_Instructions for the task_
Each record below is to be output with no change at all.

═══ Data records

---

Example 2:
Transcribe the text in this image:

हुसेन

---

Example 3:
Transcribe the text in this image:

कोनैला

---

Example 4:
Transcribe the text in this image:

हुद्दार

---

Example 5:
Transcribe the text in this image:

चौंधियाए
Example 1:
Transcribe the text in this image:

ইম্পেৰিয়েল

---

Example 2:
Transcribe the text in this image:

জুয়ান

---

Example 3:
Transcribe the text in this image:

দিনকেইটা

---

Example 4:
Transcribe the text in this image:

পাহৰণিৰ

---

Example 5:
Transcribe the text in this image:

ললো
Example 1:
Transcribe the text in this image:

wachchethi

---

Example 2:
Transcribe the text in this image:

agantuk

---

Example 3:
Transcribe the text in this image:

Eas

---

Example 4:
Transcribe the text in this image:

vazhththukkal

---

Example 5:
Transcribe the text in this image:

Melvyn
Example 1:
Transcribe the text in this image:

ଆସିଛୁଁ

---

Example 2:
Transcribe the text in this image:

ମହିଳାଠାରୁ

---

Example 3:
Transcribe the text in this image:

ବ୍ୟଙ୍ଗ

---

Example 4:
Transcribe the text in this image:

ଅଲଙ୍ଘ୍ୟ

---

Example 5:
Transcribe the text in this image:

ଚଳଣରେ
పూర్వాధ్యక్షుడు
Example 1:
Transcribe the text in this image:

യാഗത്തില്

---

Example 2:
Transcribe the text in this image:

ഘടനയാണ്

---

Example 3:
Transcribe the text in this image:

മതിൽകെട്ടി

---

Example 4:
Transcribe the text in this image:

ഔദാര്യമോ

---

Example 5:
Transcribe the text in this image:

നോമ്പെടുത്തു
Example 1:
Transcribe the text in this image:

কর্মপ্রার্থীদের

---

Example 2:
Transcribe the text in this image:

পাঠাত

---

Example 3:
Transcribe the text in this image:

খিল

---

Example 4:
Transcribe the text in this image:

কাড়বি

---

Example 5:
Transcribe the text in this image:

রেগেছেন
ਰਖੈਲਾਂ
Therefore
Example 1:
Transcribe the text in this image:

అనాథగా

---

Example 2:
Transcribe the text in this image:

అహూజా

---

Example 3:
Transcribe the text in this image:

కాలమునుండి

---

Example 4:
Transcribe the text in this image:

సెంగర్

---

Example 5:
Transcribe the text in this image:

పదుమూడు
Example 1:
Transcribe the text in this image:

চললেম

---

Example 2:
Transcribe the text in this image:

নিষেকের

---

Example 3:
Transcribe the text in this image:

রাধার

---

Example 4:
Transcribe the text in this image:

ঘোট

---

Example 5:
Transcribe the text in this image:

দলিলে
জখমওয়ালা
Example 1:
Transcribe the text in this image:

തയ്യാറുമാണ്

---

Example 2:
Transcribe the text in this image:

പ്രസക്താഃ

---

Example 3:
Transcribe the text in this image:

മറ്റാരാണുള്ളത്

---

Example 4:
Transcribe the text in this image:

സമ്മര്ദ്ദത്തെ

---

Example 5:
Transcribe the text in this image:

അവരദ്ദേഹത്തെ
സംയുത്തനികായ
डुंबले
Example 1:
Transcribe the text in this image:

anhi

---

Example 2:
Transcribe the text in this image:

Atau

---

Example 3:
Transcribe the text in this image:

══════

_Answer to the problem_
---

Example 2:
Transcribe the text in this image:

हुसेन

---

Example 3:
Transcribe the text in this image:

कोनैला

---

Example 4:
Transcribe the text in this image:

हुद्दार

---

Example 5:
Transcribe the text in this image:

चौंधियाए
Example 1:
Transcribe the text in this image:

ইম্পেৰিয়েল

---

Example 2:
Transcribe the text in this image:

জুয়ান

---

Example 3:
Transcribe the text in this image:

দিনকেইটা

---

Example 4:
Transcribe the text in this image:

পাহৰণিৰ

---

Example 5:
Transcribe the text in this image:

ললো
Example 1:
Transcribe the text in this image:

wachchethi

---

Example 2:
Transcribe the text in this image:

agantuk

---

Example 3:
Transcribe the text in this image:

Eas

---

Example 4:
Transcribe the text in this image:

vazhththukkal

---

Example 5:
Transcribe the text in this image:

Melvyn
Example 1:
Transcribe the text in this image:

ଆସିଛୁଁ

---

Example 2:
Transcribe the text in this image:

ମହିଳାଠାରୁ

---

Example 3:
Transcribe the text in this image:

ବ୍ୟଙ୍ଗ

---

Example 4:
Transcribe the text in this image:

ଅଲଙ୍ଘ୍ୟ

---

Example 5:
Transcribe the text in this image:

ଚଳଣରେ
పూర్వాధ్యక్షుడు
Example 1:
Transcribe the text in this image:

യാഗത്തില്

---

Example 2:
Transcribe the text in this image:

ഘടനയാണ്

---

Example 3:
Transcribe the text in this image:

മതിൽകെട്ടി

---

Example 4:
Transcribe the text in this image:

ഔദാര്യമോ

---

Example 5:
Transcribe the text in this image:

നോമ്പെടുത്തു
Example 1:
Transcribe the text in this image:

কর্মপ্রার্থীদের

---

Example 2:
Transcribe the text in this image:

পাঠাত

---

Example 3:
Transcribe the text in this image:

খিল

---

Example 4:
Transcribe the text in this image:

কাড়বি

---

Example 5:
Transcribe the text in this image:

রেগেছেন
ਰਖੈਲਾਂ
Therefore
Example 1:
Transcribe the text in this image:

అనాథగా

---

Example 2:
Transcribe the text in this image:

అహూజా

---

Example 3:
Transcribe the text in this image:

కాలమునుండి

---

Example 4:
Transcribe the text in this image:

సెంగర్

---

Example 5:
Transcribe the text in this image:

పదుమూడు
Example 1:
Transcribe the text in this image:

চললেম

---

Example 2:
Transcribe the text in this image:

নিষেকের

---

Example 3:
Transcribe the text in this image:

রাধার

---

Example 4:
Transcribe the text in this image:

ঘোট

---

Example 5:
Transcribe the text in this image:

দলিলে
জখমওয়ালা
Example 1:
Transcribe the text in this image:

തയ്യാറുമാണ്

---

Example 2:
Transcribe the text in this image:

പ്രസക്താഃ

---

Example 3:
Transcribe the text in this image:

മറ്റാരാണുള്ളത്

---

Example 4:
Transcribe the text in this image:

സമ്മര്ദ്ദത്തെ

---

Example 5:
Transcribe the text in this image:

അവരദ്ദേഹത്തെ
സംയുത്തനികായ
डुंबले
Example 1:
Transcribe the text in this image:

anhi

---

Example 2:
Transcribe the text in this image:

Atau

---

Example 3:
Transcribe the text in this image:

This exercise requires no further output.